49 thoughts on “A Limerick A Day

    1. realPolithicks

      40 million dollars is a drop in the ocean to this multi billionaire in fairness. Having said that the “insider trading” laws here in the US are pretty strong and they particularly like to nail someone with a high public profile, so if there is a whiff of it you can be sure someone will be looking into it.

  1. Andrew

    How many people on this site have Facebook accounts? Just curious.
    I did have one but deleted it a few years ago now.
    I wonder will many now do the same?

    1. mildred st. meadowlark

      Proud to say I haven’t had one in almost eight years.

      Stick it to the MAN, man.

      1. The Old Boy

        I’d have to agree with Rotide on this – Anyone who didn’t think that this sort of data analysis was going on at this stage was practically willfully ignorant.

        If you are interested and concerned about the use of the data you supply to Facebook then you won’t have used in in years. Personally, I am satisfied that the data they hold on me is utterly benign.

      2. some old queen

        Why assume it is just Facebook? Apply face recognition software to something like snapchat and you have a whole new world of people linked together.

      3. spudnick

        I was dimly aware of the whole Friends API thing but never really thought about it closely. Of course now it looks terrible – part of the deal of a friend of yours allowing an app access to their profile also allows that app access to yours too, and not just the public stuff. But it was always there in black and white, just not spelled out too obviously.

        FB shut it down sometime in 2015, but by then it was too late to stop CA’s wholesale hoovering. So, unless you’ve radically changed your views since then, it’s probably also too late for deleting your account to be of any use in this case.

        What other cases are there though? It’s easy after the fact to say, ‘oh, it was obvious that data would be misused that way.’ FB still holds a lot of data on you, and has a third-party developer API. People a lot smarter than me are going to figure out ways, legitimate and illegitimate, to get at that data.

**Required actions:**
1. Duplicate verbatim the portion of the comment thread that begins at the words "Why assume it" and ends after the words "out too obviously.".
2. Write out the records below word for word, omitting the pictures.

**The records:**

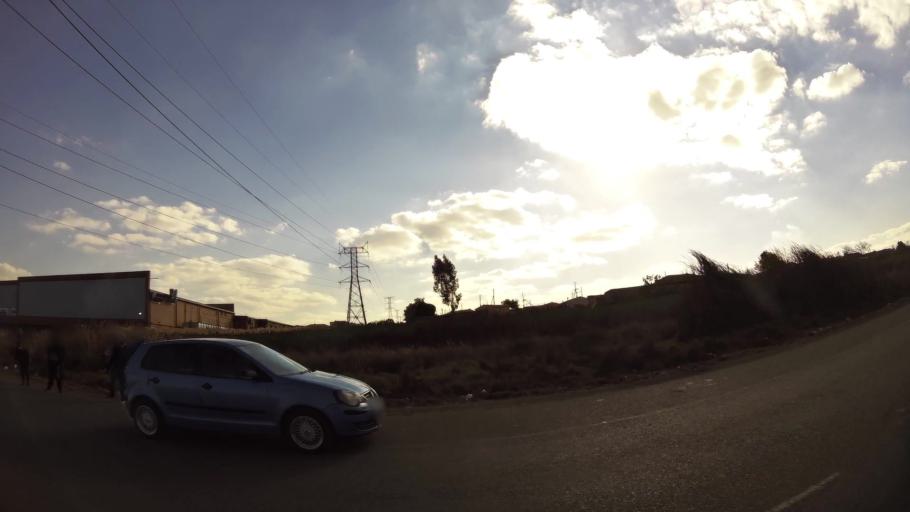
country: ZA
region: Gauteng
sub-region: Ekurhuleni Metropolitan Municipality
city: Tembisa
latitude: -25.9880
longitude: 28.1919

**Completed exercise:**
1.
Why assume it is just Facebook? Apply face recognition software to something like snapchat and you have a whole new world of people linked together.

      3. spudnick

        I was dimly aware of the whole Friends API thing but never really thought about it closely. Of course now it looks terrible – part of the deal of a friend of yours allowing an app access to their profile also allows that app access to yours too, and not just the public stuff. But it was always there in black and white, just not spelled out too obviously.

2.
country: ZA
region: Gauteng
sub-region: Ekurhuleni Metropolitan Municipality
city: Tembisa
latitude: -25.9880
longitude: 28.1919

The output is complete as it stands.